[Document extract]


  7. 7.

    Supplementary Figure 7.

    Whole-cell LTP by 4 tetanic trains paired with postsynaptic depolarization to -40 mV. (a) Representative EPSCs pretetanus (recorded at 10 min of establishing whole-cell access, immediately prior to tetanic stimulation) and posttetanus (30 min). (b) Time course of the individual experiment shown in (a). Each point represents mean ± SEM of 4 consecutive EPSCs. Tetanus is at arrow.

  8. 8.

    Supplementary Figure 8.

    The synaptic potentiation produced by PKMζ occludes LTP. (a) Upper traces, EPSCs at 1 and 10 min after the initiation of whole-cell recording with PKMζ, and posttetanus, at 30 min. No additional potentiation was observed. Lower traces, simultaneously recorded field potentials showed LTP. (b) Time course of individual experiment shown in (a). In whole-cell recordings, tetanization resulted only in PTP. Inset, time course of LTP in simultaneous field recordings. Each point represents mean ± SEM of 4 consecutive EPSCs. (c) Pooled data showing simultaneous LTP in field recordings from experiments presented in Fig. 2b (mean ± SEM; n = 5 experiments).

[/Document extract]

* [About this exercise]
Please list every lettered panel described in the supplementary figure captions above, giving each as figure number plus panel letter.

[Provided records]

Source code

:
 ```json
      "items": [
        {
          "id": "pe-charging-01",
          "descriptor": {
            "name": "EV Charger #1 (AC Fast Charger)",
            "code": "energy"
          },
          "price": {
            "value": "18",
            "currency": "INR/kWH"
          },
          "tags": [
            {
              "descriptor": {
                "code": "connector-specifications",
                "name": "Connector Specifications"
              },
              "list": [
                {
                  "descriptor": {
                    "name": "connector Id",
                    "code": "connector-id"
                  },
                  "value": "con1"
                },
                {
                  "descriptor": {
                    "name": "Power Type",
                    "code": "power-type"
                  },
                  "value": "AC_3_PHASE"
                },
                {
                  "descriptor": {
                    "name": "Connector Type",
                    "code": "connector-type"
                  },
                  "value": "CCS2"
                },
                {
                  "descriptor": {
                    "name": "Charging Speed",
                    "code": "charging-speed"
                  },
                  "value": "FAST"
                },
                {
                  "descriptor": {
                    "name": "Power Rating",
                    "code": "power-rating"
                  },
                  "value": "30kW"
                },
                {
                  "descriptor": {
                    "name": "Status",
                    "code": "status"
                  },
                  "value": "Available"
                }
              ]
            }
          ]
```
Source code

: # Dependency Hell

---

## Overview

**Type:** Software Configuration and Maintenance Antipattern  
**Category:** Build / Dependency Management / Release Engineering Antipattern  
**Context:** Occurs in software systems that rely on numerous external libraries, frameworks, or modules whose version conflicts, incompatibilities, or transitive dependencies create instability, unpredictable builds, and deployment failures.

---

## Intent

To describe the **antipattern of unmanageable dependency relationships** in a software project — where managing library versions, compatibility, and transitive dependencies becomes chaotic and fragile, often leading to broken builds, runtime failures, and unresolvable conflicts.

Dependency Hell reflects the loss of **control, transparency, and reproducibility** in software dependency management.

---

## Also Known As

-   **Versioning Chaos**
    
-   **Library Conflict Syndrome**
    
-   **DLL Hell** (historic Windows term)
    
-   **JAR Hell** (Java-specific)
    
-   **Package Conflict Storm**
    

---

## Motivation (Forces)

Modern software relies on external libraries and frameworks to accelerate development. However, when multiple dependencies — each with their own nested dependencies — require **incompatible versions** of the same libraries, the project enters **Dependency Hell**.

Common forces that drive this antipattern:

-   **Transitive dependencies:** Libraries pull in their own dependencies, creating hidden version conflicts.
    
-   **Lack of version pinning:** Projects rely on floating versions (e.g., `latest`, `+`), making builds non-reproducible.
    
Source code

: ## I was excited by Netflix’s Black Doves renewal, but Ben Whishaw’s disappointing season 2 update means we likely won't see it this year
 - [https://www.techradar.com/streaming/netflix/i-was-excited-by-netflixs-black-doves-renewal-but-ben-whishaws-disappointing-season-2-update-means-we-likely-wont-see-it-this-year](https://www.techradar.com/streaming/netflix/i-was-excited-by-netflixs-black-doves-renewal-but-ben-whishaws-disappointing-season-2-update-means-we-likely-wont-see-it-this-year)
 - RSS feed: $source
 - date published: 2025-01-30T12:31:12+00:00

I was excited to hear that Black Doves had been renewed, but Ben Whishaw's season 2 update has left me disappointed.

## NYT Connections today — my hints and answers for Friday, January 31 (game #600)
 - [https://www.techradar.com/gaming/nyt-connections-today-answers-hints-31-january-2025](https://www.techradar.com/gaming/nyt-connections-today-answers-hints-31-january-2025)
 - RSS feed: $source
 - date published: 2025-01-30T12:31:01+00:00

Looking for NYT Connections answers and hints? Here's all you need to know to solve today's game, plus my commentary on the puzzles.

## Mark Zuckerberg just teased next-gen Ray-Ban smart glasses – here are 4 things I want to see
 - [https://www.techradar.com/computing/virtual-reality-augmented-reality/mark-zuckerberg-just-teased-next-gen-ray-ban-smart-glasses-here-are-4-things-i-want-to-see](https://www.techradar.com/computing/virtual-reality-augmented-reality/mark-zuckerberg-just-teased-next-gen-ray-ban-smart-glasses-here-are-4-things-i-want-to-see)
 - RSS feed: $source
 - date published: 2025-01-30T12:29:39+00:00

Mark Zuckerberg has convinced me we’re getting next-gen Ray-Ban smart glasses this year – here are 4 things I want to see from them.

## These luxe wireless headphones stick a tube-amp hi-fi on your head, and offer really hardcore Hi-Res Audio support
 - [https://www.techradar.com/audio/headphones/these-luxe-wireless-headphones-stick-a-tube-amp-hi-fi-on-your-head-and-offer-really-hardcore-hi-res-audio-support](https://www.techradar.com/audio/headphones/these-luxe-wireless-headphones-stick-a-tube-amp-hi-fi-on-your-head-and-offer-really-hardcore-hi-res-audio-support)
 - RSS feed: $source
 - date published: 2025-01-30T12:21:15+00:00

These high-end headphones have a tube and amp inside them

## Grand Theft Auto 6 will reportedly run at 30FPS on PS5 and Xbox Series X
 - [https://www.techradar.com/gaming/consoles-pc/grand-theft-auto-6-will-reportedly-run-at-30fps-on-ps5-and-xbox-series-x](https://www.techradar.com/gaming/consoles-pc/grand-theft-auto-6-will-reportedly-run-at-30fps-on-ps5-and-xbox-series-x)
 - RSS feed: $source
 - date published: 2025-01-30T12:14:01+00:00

[/Provided records]

* [Response area]
7a, 7b, 8a, 8b, 8c